• What you are asked to do
When the material ends, stop; until then, set down every line exactly.

• Materials provided
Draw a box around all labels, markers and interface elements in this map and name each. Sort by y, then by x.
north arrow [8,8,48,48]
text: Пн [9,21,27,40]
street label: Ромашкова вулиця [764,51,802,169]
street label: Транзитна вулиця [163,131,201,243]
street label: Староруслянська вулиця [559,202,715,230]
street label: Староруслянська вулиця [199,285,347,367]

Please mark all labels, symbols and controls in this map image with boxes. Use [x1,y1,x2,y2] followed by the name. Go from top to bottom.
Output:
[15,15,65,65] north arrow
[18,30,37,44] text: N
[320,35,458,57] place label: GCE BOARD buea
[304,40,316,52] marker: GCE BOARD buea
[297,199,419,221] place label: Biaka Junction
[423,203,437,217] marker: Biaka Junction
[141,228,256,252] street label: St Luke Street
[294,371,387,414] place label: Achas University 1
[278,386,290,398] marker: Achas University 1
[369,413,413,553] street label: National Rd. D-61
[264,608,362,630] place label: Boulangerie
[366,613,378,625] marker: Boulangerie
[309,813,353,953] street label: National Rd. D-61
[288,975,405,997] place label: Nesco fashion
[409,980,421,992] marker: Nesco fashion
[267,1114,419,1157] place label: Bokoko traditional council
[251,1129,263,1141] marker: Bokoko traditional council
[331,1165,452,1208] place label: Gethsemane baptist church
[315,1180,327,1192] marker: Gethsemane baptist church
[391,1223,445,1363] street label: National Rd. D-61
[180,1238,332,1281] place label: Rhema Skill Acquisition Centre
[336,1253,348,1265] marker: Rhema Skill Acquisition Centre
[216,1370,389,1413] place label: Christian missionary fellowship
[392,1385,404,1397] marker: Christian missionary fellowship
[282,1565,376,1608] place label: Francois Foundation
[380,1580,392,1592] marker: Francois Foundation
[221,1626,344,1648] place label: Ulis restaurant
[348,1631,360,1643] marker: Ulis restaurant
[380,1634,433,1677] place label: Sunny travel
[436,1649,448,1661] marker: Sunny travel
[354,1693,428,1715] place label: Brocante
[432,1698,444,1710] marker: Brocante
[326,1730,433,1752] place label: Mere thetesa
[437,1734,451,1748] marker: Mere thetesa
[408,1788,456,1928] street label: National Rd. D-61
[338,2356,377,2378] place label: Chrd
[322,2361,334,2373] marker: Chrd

• Exercise answer
Draw a box around all labels, markers and interface elements in this map and name each. Sort by y, then by x.
north arrow [8,8,48,48]
text: Пн [9,21,27,40]
street label: Ромашкова вулиця [764,51,802,169]
street label: Транзитна вулиця [163,131,201,243]
street label: Староруслянська вулиця [559,202,715,230]
street label: Староруслянська вулиця [199,285,347,367]

Please mark all labels, symbols and controls in this map image with boxes. Use [x1,y1,x2,y2] followed by the name. Go from top to bottom.
Output:
[15,15,65,65] north arrow
[18,30,37,44] text: N
[320,35,458,57] place label: GCE BOARD buea
[304,40,316,52] marker: GCE BOARD buea
[297,199,419,221] place label: Biaka Junction
[423,203,437,217] marker: Biaka Junction
[141,228,256,252] street label: St Luke Street
[294,371,387,414] place label: Achas University 1
[278,386,290,398] marker: Achas University 1
[369,413,413,553] street label: National Rd. D-61
[264,608,362,630] place label: Boulangerie
[366,613,378,625] marker: Boulangerie
[309,813,353,953] street label: National Rd. D-61
[288,975,405,997] place label: Nesco fashion
[409,980,421,992] marker: Nesco fashion
[267,1114,419,1157] place label: Bokoko traditional council
[251,1129,263,1141] marker: Bokoko traditional council
[331,1165,452,1208] place label: Gethsemane baptist church
[315,1180,327,1192] marker: Gethsemane baptist church
[391,1223,445,1363] street label: National Rd. D-61
[180,1238,332,1281] place label: Rhema Skill Acquisition Centre
[336,1253,348,1265] marker: Rhema Skill Acquisition Centre
[216,1370,389,1413] place label: Christian missionary fellowship
[392,1385,404,1397] marker: Christian missionary fellowship
[282,1565,376,1608] place label: Francois Foundation
[380,1580,392,1592] marker: Francois Foundation
[221,1626,344,1648] place label: Ulis restaurant
[348,1631,360,1643] marker: Ulis restaurant
[380,1634,433,1677] place label: Sunny travel
[436,1649,448,1661] marker: Sunny travel
[354,1693,428,1715] place label: Brocante
[432,1698,444,1710] marker: Brocante
[326,1730,433,1752] place label: Mere thetesa
[437,1734,451,1748] marker: Mere thetesa
[408,1788,456,1928] street label: National Rd. D-61
[338,2356,377,2378] place label: Chrd
[322,2361,334,2373] marker: Chrd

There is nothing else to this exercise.